On 25 April 2018, construction for the ship began with the steel-cutting ceremony in Papenburg. On 29 May 2019, the ship's keel was laid to mark the official assembly of the hull. At the ceremony, a bronze coin from Iona Abbey and a piece of green marble from Iona was laid under a keel block that measured 21.5 m long, 19.4 m wide, and 9.8 m high, and weighed 461 t. The block was then lowered into the building dock. In August 2019, the 105-ton, 340-pane glass dome set to become the "Skydome" was raised onto the ship. By the end of the month, the bow and midsections were joined.

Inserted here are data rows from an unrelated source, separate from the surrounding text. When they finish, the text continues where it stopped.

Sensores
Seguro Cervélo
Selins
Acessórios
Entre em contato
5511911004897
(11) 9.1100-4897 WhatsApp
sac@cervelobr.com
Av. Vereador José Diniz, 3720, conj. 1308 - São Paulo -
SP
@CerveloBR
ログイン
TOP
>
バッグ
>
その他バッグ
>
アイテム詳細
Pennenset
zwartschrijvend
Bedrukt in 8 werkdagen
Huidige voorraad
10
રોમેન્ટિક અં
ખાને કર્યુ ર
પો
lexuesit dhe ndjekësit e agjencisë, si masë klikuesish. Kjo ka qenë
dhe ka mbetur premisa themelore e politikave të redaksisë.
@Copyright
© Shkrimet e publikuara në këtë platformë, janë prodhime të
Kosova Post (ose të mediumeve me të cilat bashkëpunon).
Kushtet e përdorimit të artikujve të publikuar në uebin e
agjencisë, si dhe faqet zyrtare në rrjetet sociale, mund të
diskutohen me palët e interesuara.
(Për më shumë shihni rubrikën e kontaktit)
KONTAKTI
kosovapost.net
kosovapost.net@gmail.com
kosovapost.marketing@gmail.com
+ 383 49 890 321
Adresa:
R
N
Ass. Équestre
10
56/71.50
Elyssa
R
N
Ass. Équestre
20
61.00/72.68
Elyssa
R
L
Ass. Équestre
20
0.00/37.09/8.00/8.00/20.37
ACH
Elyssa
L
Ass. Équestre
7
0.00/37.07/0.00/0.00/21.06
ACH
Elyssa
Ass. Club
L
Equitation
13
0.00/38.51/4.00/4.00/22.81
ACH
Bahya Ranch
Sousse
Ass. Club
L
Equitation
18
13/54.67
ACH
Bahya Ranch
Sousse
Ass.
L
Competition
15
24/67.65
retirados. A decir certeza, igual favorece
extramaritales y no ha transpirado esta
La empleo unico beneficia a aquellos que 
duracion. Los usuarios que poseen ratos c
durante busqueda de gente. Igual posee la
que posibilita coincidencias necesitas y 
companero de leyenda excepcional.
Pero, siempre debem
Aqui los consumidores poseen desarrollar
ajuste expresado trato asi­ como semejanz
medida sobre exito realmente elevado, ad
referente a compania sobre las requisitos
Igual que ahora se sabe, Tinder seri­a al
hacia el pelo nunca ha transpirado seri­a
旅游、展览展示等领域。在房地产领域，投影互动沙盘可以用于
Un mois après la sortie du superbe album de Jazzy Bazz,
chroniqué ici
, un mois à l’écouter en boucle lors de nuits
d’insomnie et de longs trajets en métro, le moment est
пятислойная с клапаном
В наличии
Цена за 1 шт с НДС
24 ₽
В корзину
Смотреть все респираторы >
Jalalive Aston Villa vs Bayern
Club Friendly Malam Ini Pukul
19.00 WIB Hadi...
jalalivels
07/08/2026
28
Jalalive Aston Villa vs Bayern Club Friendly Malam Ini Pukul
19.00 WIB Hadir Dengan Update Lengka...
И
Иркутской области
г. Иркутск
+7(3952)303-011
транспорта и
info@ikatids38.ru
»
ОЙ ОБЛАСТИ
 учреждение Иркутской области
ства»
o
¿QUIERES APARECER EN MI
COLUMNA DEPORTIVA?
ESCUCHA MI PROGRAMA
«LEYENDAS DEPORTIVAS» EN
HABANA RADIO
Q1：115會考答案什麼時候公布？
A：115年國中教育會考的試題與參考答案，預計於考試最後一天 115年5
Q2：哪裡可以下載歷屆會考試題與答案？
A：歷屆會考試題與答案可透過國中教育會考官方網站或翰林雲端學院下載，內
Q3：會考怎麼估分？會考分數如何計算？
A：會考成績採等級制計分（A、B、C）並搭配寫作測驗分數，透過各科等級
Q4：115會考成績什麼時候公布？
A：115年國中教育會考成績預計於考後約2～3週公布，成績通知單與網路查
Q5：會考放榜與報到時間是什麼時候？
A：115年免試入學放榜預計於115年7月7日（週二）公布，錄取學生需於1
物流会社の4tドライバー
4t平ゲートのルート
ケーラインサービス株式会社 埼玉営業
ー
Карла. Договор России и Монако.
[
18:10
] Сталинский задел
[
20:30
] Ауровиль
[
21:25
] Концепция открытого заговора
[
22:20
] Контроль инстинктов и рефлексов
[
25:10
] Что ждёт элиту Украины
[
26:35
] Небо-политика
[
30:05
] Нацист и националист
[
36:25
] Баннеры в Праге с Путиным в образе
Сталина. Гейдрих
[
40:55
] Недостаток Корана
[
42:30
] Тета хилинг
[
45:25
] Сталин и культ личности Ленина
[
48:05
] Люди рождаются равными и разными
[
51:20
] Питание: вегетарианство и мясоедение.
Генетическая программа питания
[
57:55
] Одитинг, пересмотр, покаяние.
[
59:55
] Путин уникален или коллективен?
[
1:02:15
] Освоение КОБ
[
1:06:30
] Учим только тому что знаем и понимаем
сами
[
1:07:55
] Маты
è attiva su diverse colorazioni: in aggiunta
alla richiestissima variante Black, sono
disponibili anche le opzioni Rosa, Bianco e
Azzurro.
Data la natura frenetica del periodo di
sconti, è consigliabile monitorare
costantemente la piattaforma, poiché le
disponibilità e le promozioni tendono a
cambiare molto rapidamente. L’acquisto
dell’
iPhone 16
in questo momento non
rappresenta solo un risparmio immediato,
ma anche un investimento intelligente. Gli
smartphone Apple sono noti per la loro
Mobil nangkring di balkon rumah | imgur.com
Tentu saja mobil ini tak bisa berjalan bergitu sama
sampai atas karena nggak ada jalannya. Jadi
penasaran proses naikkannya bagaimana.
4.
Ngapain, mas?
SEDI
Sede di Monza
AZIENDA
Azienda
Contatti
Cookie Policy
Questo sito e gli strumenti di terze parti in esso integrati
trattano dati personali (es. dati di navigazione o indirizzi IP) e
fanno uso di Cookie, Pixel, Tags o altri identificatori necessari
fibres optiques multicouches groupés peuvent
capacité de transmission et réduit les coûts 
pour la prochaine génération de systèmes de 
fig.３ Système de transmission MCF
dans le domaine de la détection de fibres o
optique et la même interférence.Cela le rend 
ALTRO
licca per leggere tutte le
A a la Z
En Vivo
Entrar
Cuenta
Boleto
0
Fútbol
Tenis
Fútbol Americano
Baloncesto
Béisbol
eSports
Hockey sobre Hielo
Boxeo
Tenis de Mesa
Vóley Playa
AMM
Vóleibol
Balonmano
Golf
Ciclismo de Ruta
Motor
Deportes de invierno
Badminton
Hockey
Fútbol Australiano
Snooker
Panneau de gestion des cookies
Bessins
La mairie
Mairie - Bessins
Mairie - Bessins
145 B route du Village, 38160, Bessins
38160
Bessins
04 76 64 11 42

Iona was floated out of the dry dock on 14 February 2020. She went through final outfitting in wet dock before her River Ems conveyance to Eemshaven on 18 March 2020 and her sea trials in the North Sea were set to follow shortly after. However, on 20 March 2020, Meyer Werft announced that the ship had been moored in Bremerhaven and all interior work and trials would be halted, due to the COVID-19 pandemic. Later, on 26 March 2020, following discussions with Bremerhaven port and medical authorities, Meyer Werft explained that work would resume, but at a reduced pace, given the reduction in crew and resources. On 30 May 2020, Iona departed from Bremerhaven for Rotterdam for a sea trial and entered dry dock at Damen's Rotterdam shipyard on 2 June for continued inspection work. A second round of sea trials was later performed along the Norwegian coast following the dry dock. Originally scheduled for spring 2020, the delivery date was further postponed to June 2020 and August 2020 before Iona was ultimately delivered on 9 October 2020.

== Service history ==
Iona was originally scheduled to perform her maiden voyage on 14 May 2020. The nine-night round-trip voyage from Southampton was to sail to the Norwegian fjords, calling in Stavanger, Olden, Hellesylt, Geiranger, and Bergen. The ship was scheduled to be christened on 4 July 2020 in Southampton before inaugurating a week-long celebration on the ship. However, on 23 April 2020, P&O announced that the pandemic forced the suspension of its operations and postponed the ship's debut and inaugural festivities. A year later, Iona was christened by Dame Irene Hays on 16 May 2021 in Southampton at a ceremony led by Gary Barlow and Jo Whiley.

Iona was originally scheduled to sail cruises to the Norwegian fjords from Southampton for her maiden season. In March 2021, P&O announced that the ship's maiden voyage would be 7 August 2021 along the Inner Hebrides before operating week-long voyages through September. Due to the United Kingdom's pandemic travel restrictions, all voyages during the inaugural season were exclusive to UK residents. Iona later spent her maiden winter months in the Canary Islands and Northern Europe before transitioning to the Norwegian fjords during the following summer and subsequent summers.

In October 2023, following the Heligoland ship collision, P&O confirmed that Iona had been in the area and was involved in the subsequent search.

In January 2025, Iona made her inaugural visit to the Caribbean from Southampton, in between her regular winter deployment to the Canary Islands and Northern Europe.

In February 2025, Iona suffered a norovirus outbreak off the coast of Belgium that led to a staff shortage and the cancellation of some onboard entertainment, with P&O offering full refunds to those unable to partake in scheduled offshore excursions due to the illness.

In October 2025, Iona had a refurb on drydock at Rotterdam. The ship departed from Rotterdam on October 21 and arrived at Southampton the next day.